The article continues with a brisk summary of the Big Bang's problems:
Although widely accepted by astrophysicists and cosmologists as the best theory for the creation of the universe, the big bang model has come under increasingly vocal criticism from scientists concerned about inconsistencies between the theory and astronomical observations, or by concepts that have been used to "fix" the theory so it agrees with those observations.

These fixes include theories which say the nascent universe expanded at speeds faster than the speed of light for an unknown period of time after the big bang; dark matter, which was used to explain how galaxies and clusters of galaxies keep from flying apart even though there seems to be too little matter to provide the gravity needed to hold them together; and dark energy, an unseen, unmeasured and unexplained force that is apparently causing the universe not only to expand, but to accelerate as it goes.

In research published April 10 in the "Astrophysical Journal, Letters," Lieu and Mittaz found that evidence provided by WMAP point to a slightly "super critical" universe, where there is more matter (and gravity) than what the standard interpretation of the WMAP data says. This posed serious problems to the inflationary paradigm.

Recent observations by NASA's new Spitzer space telescope found "old" stars and galaxies so far away that the light we are seeing now left those stars when (according to big bang theory) the universe was between 600 million and one billion years old -- much too young to have galaxies with red giant stars that have burned off all of their hydrogen.

Other observations found clusters and super clusters of galaxies at those great distances, when the universe was supposed to have been so young that there had not been enough time for those monstrous intergalactic structures to form.
No doubt a suitable fix for these will be in shortly, if it isn't already. To the making of epicycles there is no end.

What's really intriguing, though, is that Lerner has not been content with theory. In fact, contentment with theory is for him the root of the problem. Like Alfvén, he affirms that the best way to understand cosmic processes is through hands-on experimental work with similar processes in the laboratory.

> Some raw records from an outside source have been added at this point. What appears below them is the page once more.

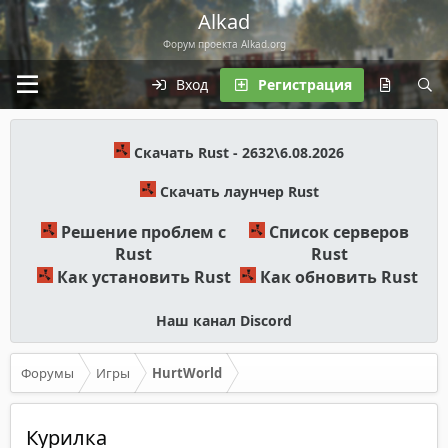
Alkad
Форум проекта Alkad.org
Вход
Регистрация
Скачать Rust - 2632\6.08.2026
Скачать лаунчер Rust
Решение проблем с
Список серверов
Rust
Rust
Как установить Rust
Как обновить Rust
Наш канал Discord
Форумы
Игры
HurtWorld
Курилка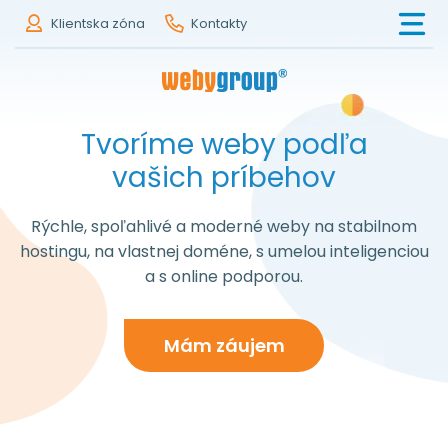
Klientska zóna
Kontakty
Tvoríme weby podľa
vašich príbehov
Rýchle, spoľahlivé a moderné weby na stabilnom
hostingu, na vlastnej doméne, s umelou inteligenciou
a s online podporou.
Mám záujem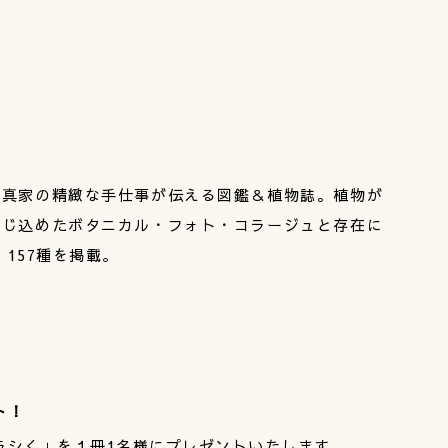
写真家の精緻な手仕事が伝える図鑑＆植物誌。植物が
封じ込めたボタニカル・フォト・コラージュと存在に
157種を掲載。
ト！
ラシく」を１冊1名様にプレゼントいたします。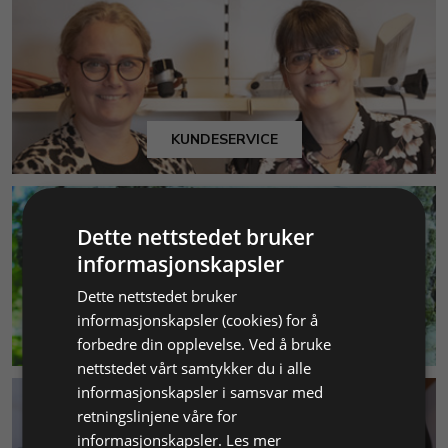
KUNDESERVICE
Dette nettstedet bruker
informasjonskapsler
Dette nettstedet bruker
informasjonskapsler (cookies) for å
MILJØ & BÆREKRAFT
forbedre din opplevelse. Ved å bruke
nettstedet vårt samtykker du i alle
informasjonskapsler i samsvar med
retningslinjene våre for
informasjonskapsler.
Les mer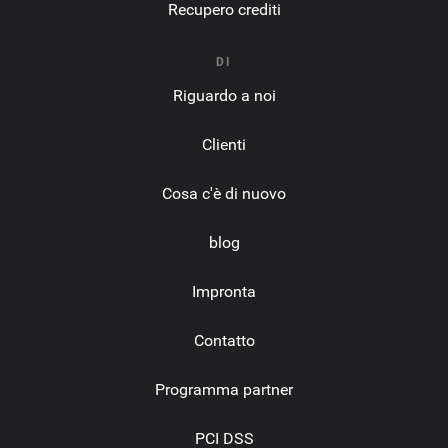
Recupero crediti
DI
Riguardo a noi
Clienti
Cosa c'è di nuovo
blog
Impronta
Contatto
Programma partner
PCI DSS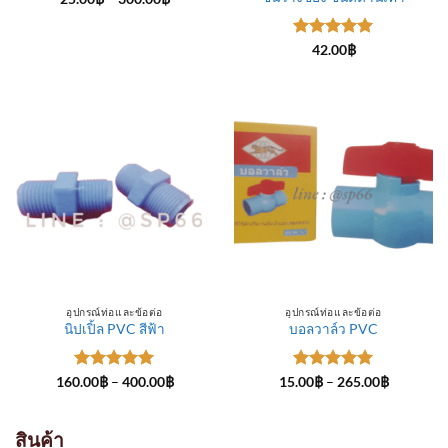
range:
25.00฿
through
ให้คะแนน
300.00฿
42.00
฿
5
ตั้งแต่ 1-
5 คะแนน
อุปกรณ์ท่อและข้อต่อ
อุปกรณ์ท่อและข้อต่อ
นิปเปิ้ล PVC สีฟ้า
บอลวาล์ว PVC
ให้คะแนน
Price
ให้คะแนน
Price
160.00
฿
–
400.00
฿
15.00
฿
–
265.00
฿
range:
range:
5
ตั้งแต่ 1-
5
ตั้งแต่ 1-
160.00฿
15.00฿
5 คะแนน
5 คะแนน
through
through
400.00฿
265.00฿
สินค้า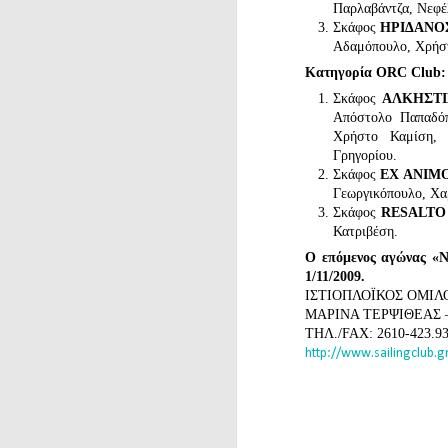
Παρλαβάντζα, Νεφέ
Σκάφος
ΗΡΙΔΑΝ
Αδαμόπουλο, Χρήσ
Κατηγορία ORC Club:
Σκάφος
ΑΛΚΗΣΤ
Απόστολο Παπαδόπ
Χρήστο Καμίση, 
Γρηγορίου.
Σκάφος
EX ANIM
Γεωργικόπουλο, Χα
Σκάφος
RESALT
Κατριβέση.
Ο επόμενος αγώνας «
1/11/2009.
ΙΣΤΙΟΠΛΟΪΚΟΣ ΟΜΙΛ
ΜΑΡΙΝΑ ΤΕΡΨΙΘΕΑΣ –
ΤΗΛ./FAX: 2610-423.93
http://www.sailingclub.g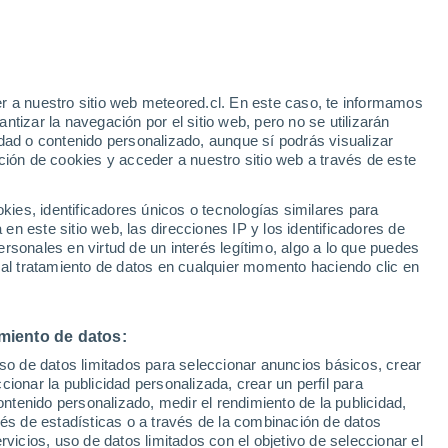
Aviso de nivel amarillo
Alerta moderada por altas
temperaturas en Palau-solità i
Plegamans hoy
o
r a nuestro sitio web meteored.cl. En este caso, te informamos
tizar la navegación por el sitio web, pero no se utilizarán
dad o contenido personalizado, aunque sí podrás visualizar
ción de cookies y acceder a nuestro sitio web a través de este
es, identificadores únicos o tecnologías similares para
n este sitio web, las direcciones IP y los identificadores de
rsonales en virtud de un interés legítimo, algo a lo que puedes
Satélites
Modelos
 al tratamiento de datos en cualquier momento haciendo clic en
miento de datos:
iércoles
Jueves
Viernes
Sábado
uso de datos limitados para seleccionar anuncios básicos, crear
12 Ago
13 Ago
14 Ago
15 Ago
ccionar la publicidad personalizada, crear un perfil para
ontenido personalizado, medir el rendimiento de la publicidad,
vés de estadísticas o a través de la combinación de datos
rvicios, uso de datos limitados con el objetivo de seleccionar el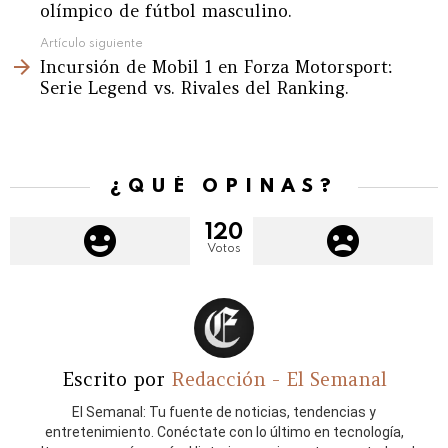
olímpico de fútbol masculino.
Artículo siguiente
Incursión de Mobil 1 en Forza Motorsport:
Serie Legend vs. Rivales del Ranking.
¿QUÉ OPINAS?
120
Votos
Escrito por
Redacción - El Semanal
El Semanal: Tu fuente de noticias, tendencias y
entretenimiento. Conéctate con lo último en tecnología,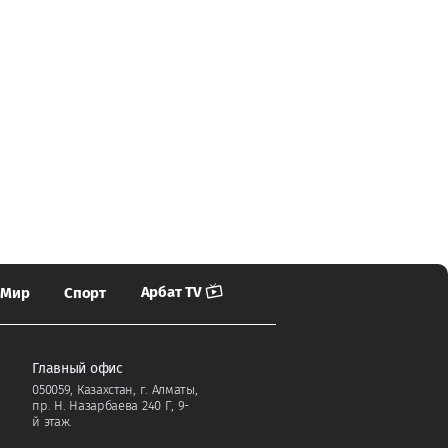
Арбат TV
Мир
Спорт
Главный офис
050059, Казахстан, г. Алматы,
пр. Н. Назарбаева 240 Г, 9-
й этаж.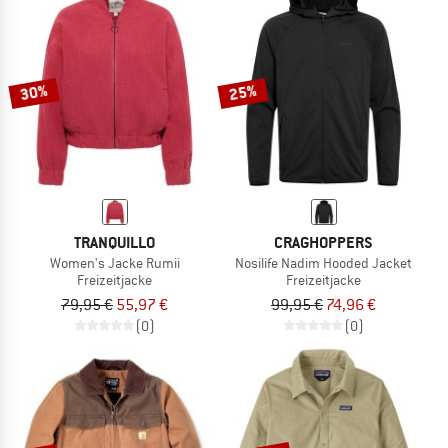
30%
25%
TRANQUILLO
CRAGHOPPERS
Women's Jacke Rumii
Nosilife Nadim Hooded Jacket
Freizeitjacke
Freizeitjacke
79,95 €
55,97 €
99,95 €
74,96 €
(0)
(0)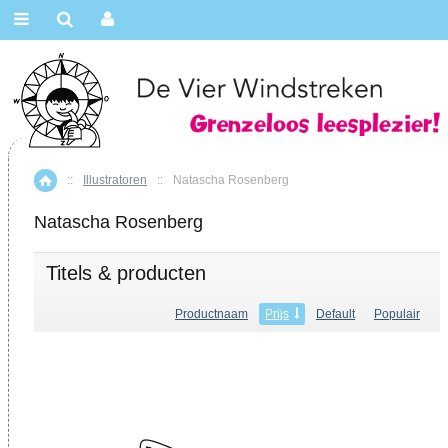
::
Illustratoren
::
Natascha Rosenberg
Home
Natascha Rosenberg
Titels & producten
Productnaam
Prijs
Default
Populair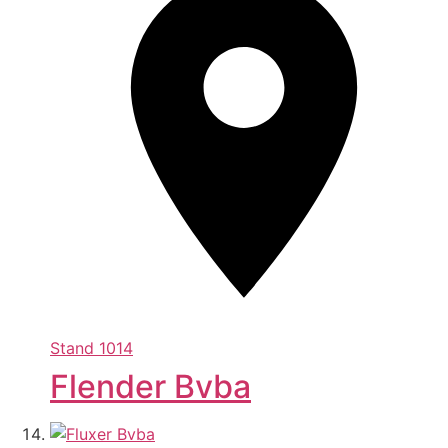
Stand
1014
Flender Bvba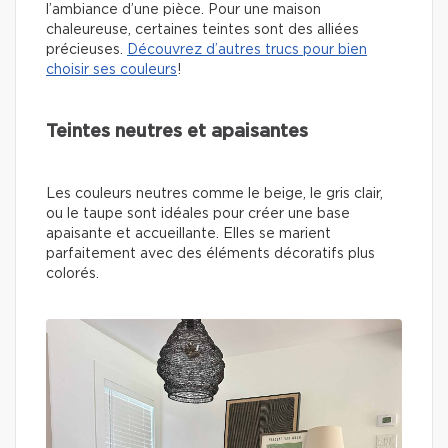
l’ambiance d’une pièce. Pour une maison
chaleureuse, certaines teintes sont des alliées
précieuses.
Découvrez d’autres trucs pour bien
choisir ses couleurs
!
Teintes neutres et apaisantes
Les couleurs neutres comme le beige, le gris clair,
ou le taupe sont idéales pour créer une base
apaisante et accueillante. Elles se marient
parfaitement avec des éléments décoratifs plus
colorés.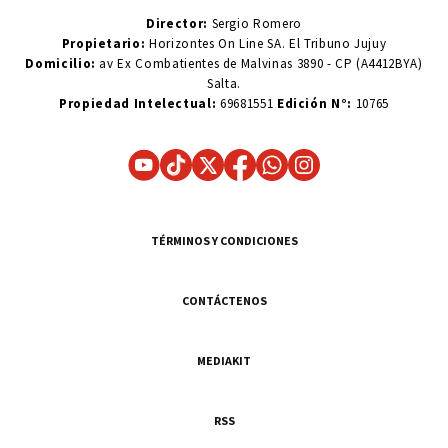
Director:
Sergio Romero
Propietario:
Horizontes On Line SA. El Tribuno Jujuy
Domicilio:
av Ex Combatientes de Malvinas 3890 - CP (A4412BYA)
Salta.
Propiedad Intelectual:
69681551
Edición N°:
10765
TÉRMINOS Y CONDICIONES
CONTÁCTENOS
MEDIAKIT
RSS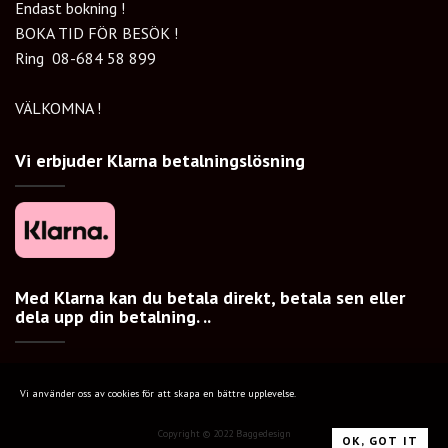
Endast bokning !
BOKA TID FÖR BESÖK !
Ring
08-684 58 899
VÄLKOMNA !
Vi erbjuder Klarna betalningslösning
Med Klarna kan du betala direkt, betala sen eller
dela upp din betalning. ..
Vi använder oss av cookies för att skapa en bättre upplevelse.
Copyright © 2022 Baggedesign
OK, GOT IT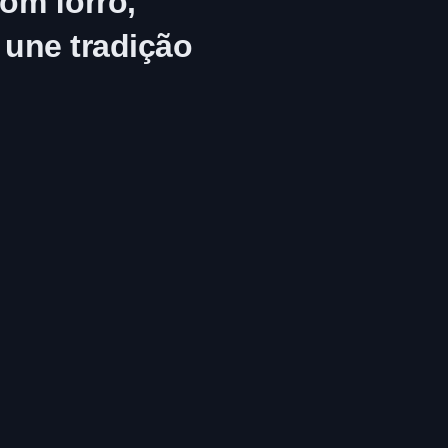
om forró,
 une tradição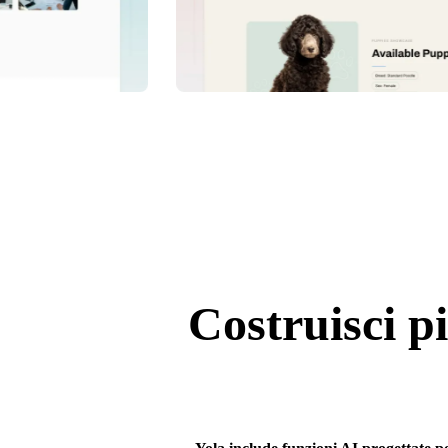
Costruisci p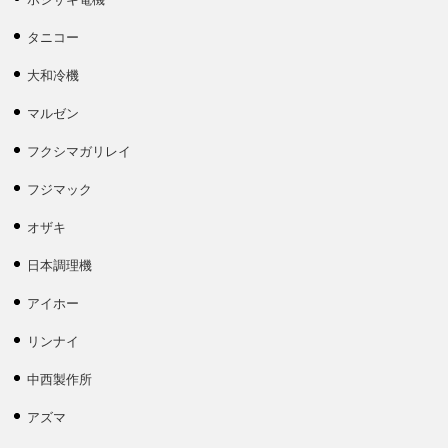
タニコー
大和冷機
マルゼン
フクシマガリレイ
フジマック
オザキ
日本調理機
アイホー
リンナイ
中西製作所
アズマ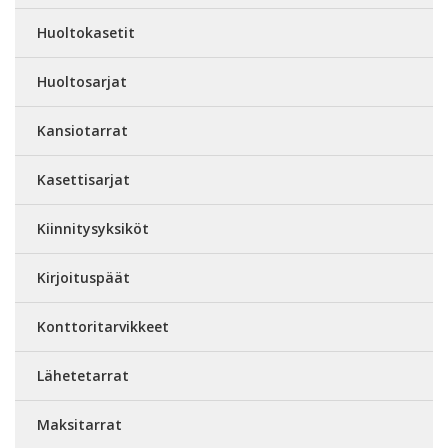
Huoltokasetit
Huoltosarjat
Kansiotarrat
Kasettisarjat
Kiinnitysyksiköt
Kirjoituspäät
Konttoritarvikkeet
Lähetetarrat
Maksitarrat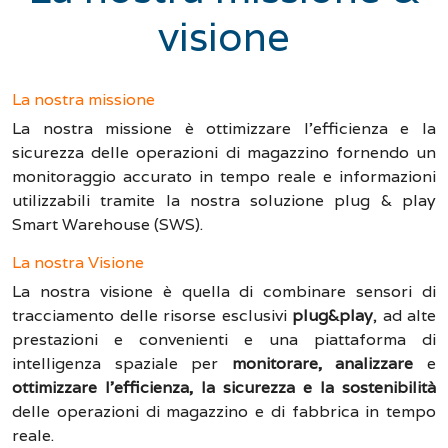
visione
La nostra missione
La nostra missione è ottimizzare l'efficienza e la
sicurezza delle operazioni di magazzino fornendo un
monitoraggio accurato in tempo reale e informazioni
utilizzabili tramite la nostra soluzione plug & play
Smart Warehouse (SWS).
La nostra Visione
La nostra visione è quella di combinare sensori di
tracciamento delle risorse esclusivi
plug&play
, ad alte
prestazioni e convenienti e una piattaforma di
intelligenza spaziale per
monitorare, analizzare
e
ottimizzare l'efficienza, la sicurezza e la sostenibilità
delle operazioni di magazzino e di fabbrica in tempo
reale.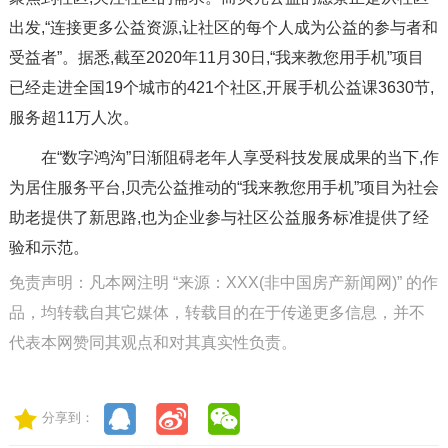
出发,“连接更多公益资源,让社区的每个人成为公益的参与者和
受益者”。据悉,截至2020年11月30日,“我来教您用手机”项目
已经走进全国19个城市的421个社区,开展手机公益课3630节,
服务超11万人次。
在“数字鸿沟”日渐阻碍老年人享受科技发展成果的当下,作
为居住服务平台,贝壳公益推动的“我来教您用手机”项目为社会
助老提供了新思路,也为企业参与社区公益服务标准提供了经
验和示范。
免责声明：凡本网注明 “来源：XXX(非中国房产新闻网)” 的作
品，均转载自其它媒体，转载目的在于传递更多信息，并不
代表本网赞同其观点和对其真实性负责。
分享到：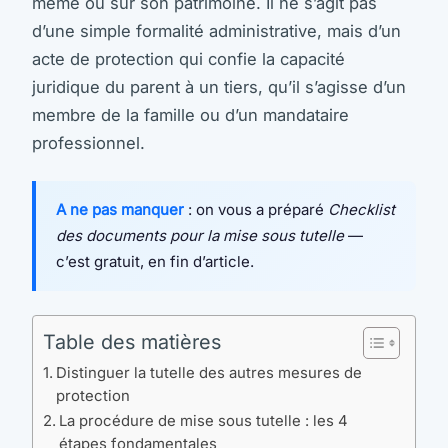
même ou sur son patrimoine. Il ne s’agit pas
d’une simple formalité administrative, mais d’un
acte de protection qui confie la capacité
juridique du parent à un tiers, qu’il s’agisse d’un
membre de la famille ou d’un mandataire
professionnel.
A ne pas manquer
: on vous a préparé
Checklist
des documents pour la mise sous tutelle
—
c’est gratuit, en fin d’article.
Table des matières
Distinguer la tutelle des autres mesures de
protection
La procédure de mise sous tutelle : les 4
étapes fondamentales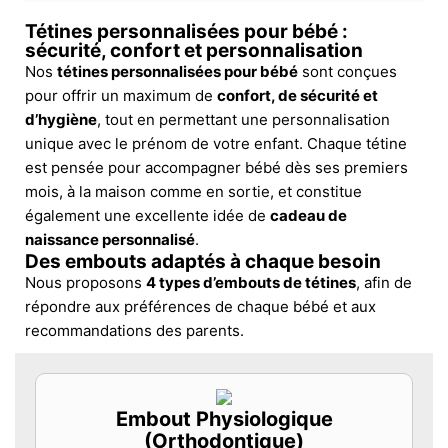
Tétines personnalisées pour bébé :
sécurité, confort et personnalisation
Nos
tétines personnalisées pour bébé
sont conçues
pour offrir un maximum de
confort, de sécurité et
d’hygiène
, tout en permettant une personnalisation
unique avec le prénom de votre enfant. Chaque tétine
est pensée pour accompagner bébé dès ses premiers
mois, à la maison comme en sortie, et constitue
également une excellente idée de
cadeau de
naissance personnalisé
.
Des embouts adaptés à chaque besoin
Nous proposons
4 types d’embouts de tétines
, afin de
répondre aux préférences de chaque bébé et aux
recommandations des parents.
Embout Physiologique
(Orthodontique)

As director of Lawrenceville Plasma Physics, he has conducted extensive research into plasma physics, particularly the plasma focus device, with the ultimate aim of developing cheap fusion power. He has some US government support and private investment, and a step-by-step business plan.

And Cornucopia? Well, Lerner's thesis is that there's a tight connection between technological devlopment, our understanding of the universe, and the general condition of society. The Big Bang cosmology has an immense ideological appeal in a society without any hopeful vision of the future. The shift from experiment and observation to increasingly arcane theory and the multiplication of epicycles is a further malign twist, digging us deeper into the hole. Fundamental technological developments are slowed down. Apart from biotech, in which great advances in both theory and practice have gone together, the rest of our technology - even the Internet - is an elaboration, refinement and diffusion of developments made half a century or more ago.

And that's why the big bag never opened.